*Exercise brief:*
Beginning with the first line of the data below, set down each line exactly through the line that contains "Figure 7. Urbanization".
::::
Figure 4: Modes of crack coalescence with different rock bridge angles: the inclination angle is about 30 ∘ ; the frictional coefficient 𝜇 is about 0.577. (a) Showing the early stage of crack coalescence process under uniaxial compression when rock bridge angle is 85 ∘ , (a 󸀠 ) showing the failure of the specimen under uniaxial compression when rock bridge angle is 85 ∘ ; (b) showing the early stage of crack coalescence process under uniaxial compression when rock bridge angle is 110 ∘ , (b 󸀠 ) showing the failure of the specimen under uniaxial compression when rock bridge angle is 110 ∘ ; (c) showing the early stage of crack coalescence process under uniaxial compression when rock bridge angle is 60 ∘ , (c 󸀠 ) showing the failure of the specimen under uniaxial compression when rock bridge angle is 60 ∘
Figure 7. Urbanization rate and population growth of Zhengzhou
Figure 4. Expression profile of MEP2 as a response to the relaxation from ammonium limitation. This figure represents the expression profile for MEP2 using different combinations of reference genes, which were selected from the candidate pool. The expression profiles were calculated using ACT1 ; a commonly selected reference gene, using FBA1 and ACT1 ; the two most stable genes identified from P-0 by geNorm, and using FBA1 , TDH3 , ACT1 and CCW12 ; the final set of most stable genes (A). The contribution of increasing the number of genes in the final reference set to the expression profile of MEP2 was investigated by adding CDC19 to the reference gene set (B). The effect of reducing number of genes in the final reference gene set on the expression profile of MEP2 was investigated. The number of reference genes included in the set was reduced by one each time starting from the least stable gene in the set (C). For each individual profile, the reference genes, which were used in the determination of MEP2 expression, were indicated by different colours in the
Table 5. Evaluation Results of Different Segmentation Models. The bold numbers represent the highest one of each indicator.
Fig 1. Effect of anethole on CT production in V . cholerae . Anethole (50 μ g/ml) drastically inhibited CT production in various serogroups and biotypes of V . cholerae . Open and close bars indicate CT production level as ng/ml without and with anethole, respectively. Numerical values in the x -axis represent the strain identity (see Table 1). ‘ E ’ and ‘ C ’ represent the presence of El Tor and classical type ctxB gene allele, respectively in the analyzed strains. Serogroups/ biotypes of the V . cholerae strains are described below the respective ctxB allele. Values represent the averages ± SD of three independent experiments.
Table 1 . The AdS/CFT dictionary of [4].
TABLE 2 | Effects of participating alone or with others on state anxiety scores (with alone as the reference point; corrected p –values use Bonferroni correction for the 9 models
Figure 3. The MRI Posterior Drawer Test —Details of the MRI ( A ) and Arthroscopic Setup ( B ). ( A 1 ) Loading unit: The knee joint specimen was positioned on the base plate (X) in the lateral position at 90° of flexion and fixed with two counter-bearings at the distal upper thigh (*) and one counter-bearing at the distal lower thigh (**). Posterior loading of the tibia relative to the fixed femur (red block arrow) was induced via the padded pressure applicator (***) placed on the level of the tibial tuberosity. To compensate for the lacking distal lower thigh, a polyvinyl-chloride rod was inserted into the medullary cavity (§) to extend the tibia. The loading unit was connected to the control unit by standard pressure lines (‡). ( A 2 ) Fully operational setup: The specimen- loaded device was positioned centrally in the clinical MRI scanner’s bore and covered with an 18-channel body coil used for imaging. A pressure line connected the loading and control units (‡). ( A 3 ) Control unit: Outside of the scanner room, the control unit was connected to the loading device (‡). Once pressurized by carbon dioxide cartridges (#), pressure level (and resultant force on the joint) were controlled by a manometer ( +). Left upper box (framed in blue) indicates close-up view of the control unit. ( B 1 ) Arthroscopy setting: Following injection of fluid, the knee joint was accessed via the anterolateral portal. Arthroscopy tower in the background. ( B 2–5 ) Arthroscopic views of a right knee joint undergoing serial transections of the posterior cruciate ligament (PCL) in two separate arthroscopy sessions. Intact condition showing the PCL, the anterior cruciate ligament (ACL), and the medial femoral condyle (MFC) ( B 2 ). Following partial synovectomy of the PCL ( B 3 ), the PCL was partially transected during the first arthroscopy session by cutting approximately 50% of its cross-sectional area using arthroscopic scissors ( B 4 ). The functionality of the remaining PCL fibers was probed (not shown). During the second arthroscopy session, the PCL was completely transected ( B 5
::::
*Answer to this task:*
Figure 4: Modes of crack coalescence with different rock bridge angles: the inclination angle is about 30 ∘ ; the frictional coefficient 𝜇 is about 0.577. (a) Showing the early stage of crack coalescence process under uniaxial compression when rock bridge angle is 85 ∘ , (a 󸀠 ) showing the failure of the specimen under uniaxial compression when rock bridge angle is 85 ∘ ; (b) showing the early stage of crack coalescence process under uniaxial compression when rock bridge angle is 110 ∘ , (b 󸀠 ) showing the failure of the specimen under uniaxial compression when rock bridge angle is 110 ∘ ; (c) showing the early stage of crack coalescence process under uniaxial compression when rock bridge angle is 60 ∘ , (c 󸀠 ) showing the failure of the specimen under uniaxial compression when rock bridge angle is 60 ∘
Figure 7. Urbanization rate and population growth of Zhengzhou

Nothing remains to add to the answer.